> _Potongan Dokumen_:
┏━━
Minimnya partisipasi masyarakat dalam melaporkan kecurangan jelang Pemilihan Gubernur Sumatera Utara dinilai karena lemahnya kinerja Panitia Pengawas Pemilu (Panwaslu) Sumatera Utara dalam melakukan fungsinya. Ditopang anggaran besar, sekitar Rp 80 miliar, kadar kinerja Panwas hanya sebatas kepura-puraan (ecek-ecek-red).
Demikian disampaikan pengamat politik USU Faisal Andri Mahrawa kepada MedanBagus.com, Kamis (14/2/2013) menjawab keluhan Panwaslu yang kecewa karena minimnya keterlibatan masyarakat dalam pelaporan pelanggaran Pilgubsu.
┗━━
Gambar pose manusia beserta koordinat
┏━━
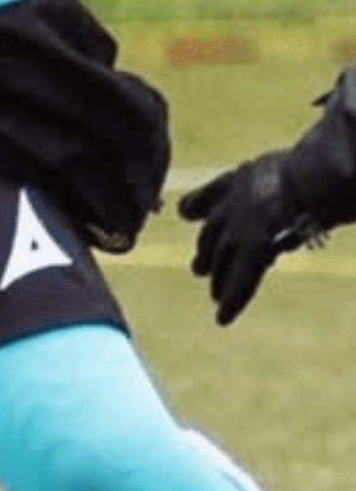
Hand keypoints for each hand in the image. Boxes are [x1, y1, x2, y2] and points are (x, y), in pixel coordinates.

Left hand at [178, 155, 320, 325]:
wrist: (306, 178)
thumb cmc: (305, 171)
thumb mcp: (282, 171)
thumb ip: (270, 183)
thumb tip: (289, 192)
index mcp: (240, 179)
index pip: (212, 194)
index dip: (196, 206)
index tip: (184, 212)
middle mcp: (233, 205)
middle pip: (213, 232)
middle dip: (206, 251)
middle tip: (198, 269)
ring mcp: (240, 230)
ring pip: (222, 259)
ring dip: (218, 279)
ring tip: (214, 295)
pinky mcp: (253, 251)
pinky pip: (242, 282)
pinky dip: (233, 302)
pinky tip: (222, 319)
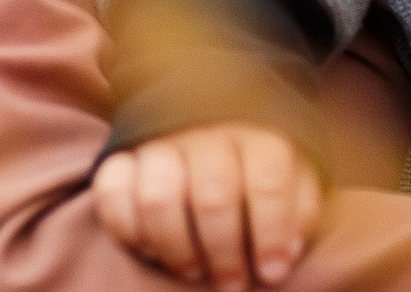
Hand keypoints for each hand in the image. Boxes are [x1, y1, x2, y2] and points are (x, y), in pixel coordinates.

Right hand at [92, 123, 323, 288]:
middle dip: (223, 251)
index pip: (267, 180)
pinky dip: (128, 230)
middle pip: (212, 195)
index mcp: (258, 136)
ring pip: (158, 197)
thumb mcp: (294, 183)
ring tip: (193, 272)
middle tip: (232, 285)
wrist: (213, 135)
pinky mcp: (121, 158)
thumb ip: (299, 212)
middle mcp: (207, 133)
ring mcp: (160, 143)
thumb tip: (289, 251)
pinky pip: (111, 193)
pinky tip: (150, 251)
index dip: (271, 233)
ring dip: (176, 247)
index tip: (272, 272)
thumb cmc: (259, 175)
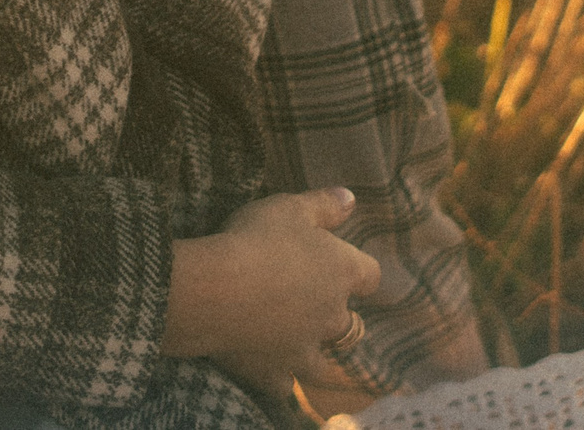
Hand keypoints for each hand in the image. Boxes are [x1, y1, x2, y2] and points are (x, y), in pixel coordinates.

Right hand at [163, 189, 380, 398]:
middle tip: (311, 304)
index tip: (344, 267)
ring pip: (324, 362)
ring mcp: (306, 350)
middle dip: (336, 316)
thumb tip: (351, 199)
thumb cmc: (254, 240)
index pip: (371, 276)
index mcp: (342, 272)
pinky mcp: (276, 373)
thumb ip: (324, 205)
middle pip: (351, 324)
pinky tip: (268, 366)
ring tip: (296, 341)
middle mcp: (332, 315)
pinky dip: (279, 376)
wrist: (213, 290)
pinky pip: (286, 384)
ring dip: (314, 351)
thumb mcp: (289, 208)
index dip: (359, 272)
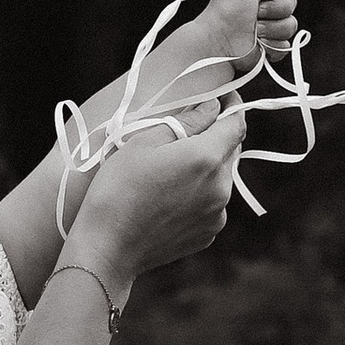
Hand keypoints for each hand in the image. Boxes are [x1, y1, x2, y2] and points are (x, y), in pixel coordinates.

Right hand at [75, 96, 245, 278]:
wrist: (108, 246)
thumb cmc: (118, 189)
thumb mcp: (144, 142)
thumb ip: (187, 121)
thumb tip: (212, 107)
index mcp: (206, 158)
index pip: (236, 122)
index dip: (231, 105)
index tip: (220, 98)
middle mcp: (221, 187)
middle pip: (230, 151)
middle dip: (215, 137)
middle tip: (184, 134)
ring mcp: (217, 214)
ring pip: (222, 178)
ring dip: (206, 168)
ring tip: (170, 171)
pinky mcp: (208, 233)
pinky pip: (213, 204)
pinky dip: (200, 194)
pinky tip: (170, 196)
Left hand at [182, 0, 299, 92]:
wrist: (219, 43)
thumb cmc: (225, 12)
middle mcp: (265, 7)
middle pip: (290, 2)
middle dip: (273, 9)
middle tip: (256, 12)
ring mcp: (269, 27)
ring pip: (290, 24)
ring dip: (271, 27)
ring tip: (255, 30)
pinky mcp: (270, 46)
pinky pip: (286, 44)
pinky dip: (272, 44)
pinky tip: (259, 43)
┗━━
┏━━
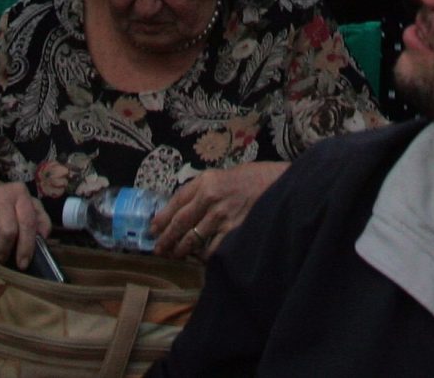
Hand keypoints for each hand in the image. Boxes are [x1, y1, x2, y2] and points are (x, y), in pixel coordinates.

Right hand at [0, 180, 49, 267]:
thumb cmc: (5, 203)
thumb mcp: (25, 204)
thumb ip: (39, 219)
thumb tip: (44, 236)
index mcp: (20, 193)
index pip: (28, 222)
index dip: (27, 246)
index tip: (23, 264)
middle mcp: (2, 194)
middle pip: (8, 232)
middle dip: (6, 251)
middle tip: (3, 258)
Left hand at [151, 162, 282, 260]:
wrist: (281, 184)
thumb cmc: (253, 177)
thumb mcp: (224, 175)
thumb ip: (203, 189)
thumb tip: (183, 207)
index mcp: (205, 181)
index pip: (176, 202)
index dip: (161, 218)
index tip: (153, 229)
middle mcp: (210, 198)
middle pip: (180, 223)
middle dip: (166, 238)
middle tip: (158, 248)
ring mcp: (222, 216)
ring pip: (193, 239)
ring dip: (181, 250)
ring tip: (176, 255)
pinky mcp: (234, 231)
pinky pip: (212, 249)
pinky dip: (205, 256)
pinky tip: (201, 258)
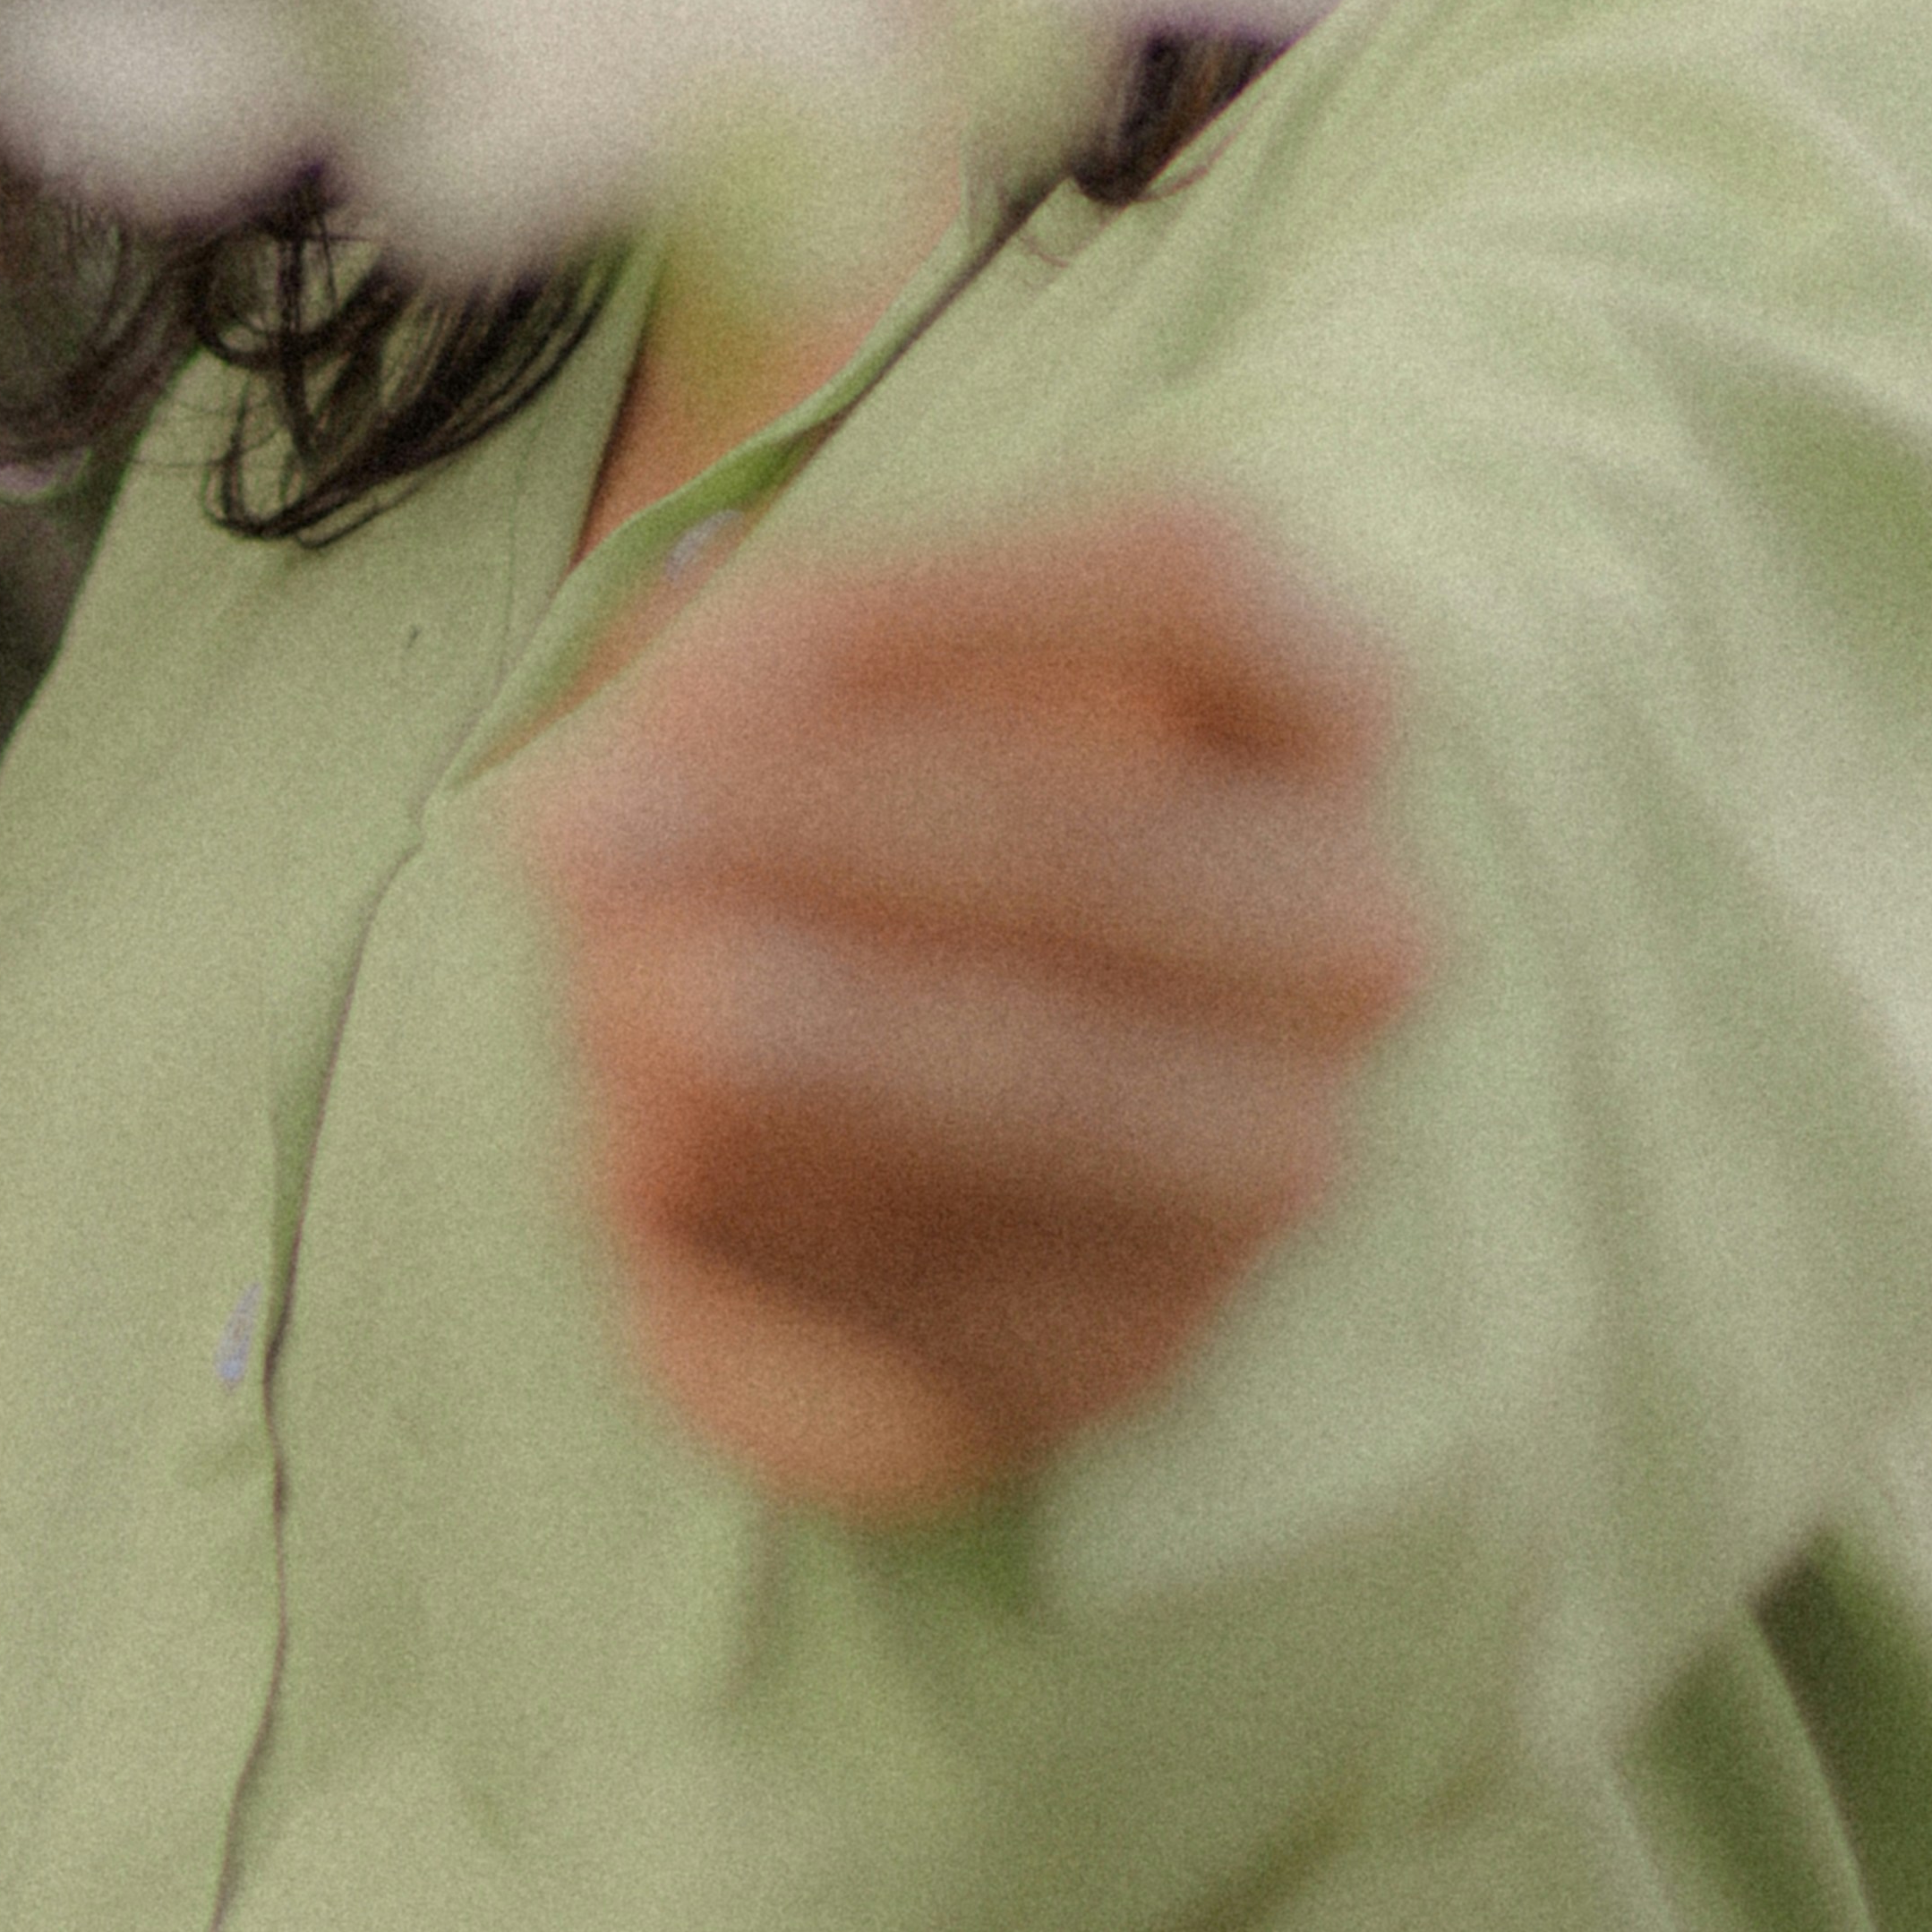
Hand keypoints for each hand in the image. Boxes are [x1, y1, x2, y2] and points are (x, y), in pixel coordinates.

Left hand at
┗━━
> _Perintah Kerja 1_: Jelaskan dalam satu sampai tiga kalimat mengapa partisipasi masyarakat dalam melaporkan kecurangan jelang Pemilihan Gubernur Sumatera Utara minim menurut potongan dokumen.
> _Perintah Kerja 2_: Siapa pengamat politik USU yang menyampaikan penilaian dalam potongan dokumen tersebut?

> _Hasil Latihan 1_: Minimnya partisipasi itu dinilai disebabkan oleh lemahnya kinerja Panwaslu Sumatera Utara dalam melakukan fungsinya. Meskipun ditopang anggaran besar sekitar Rp 80 miliar, kinerja Panwas disebut hanya sebatas kepura-puraan.

> _Hasil Latihan 2_: Faisal Andri Mahrawa.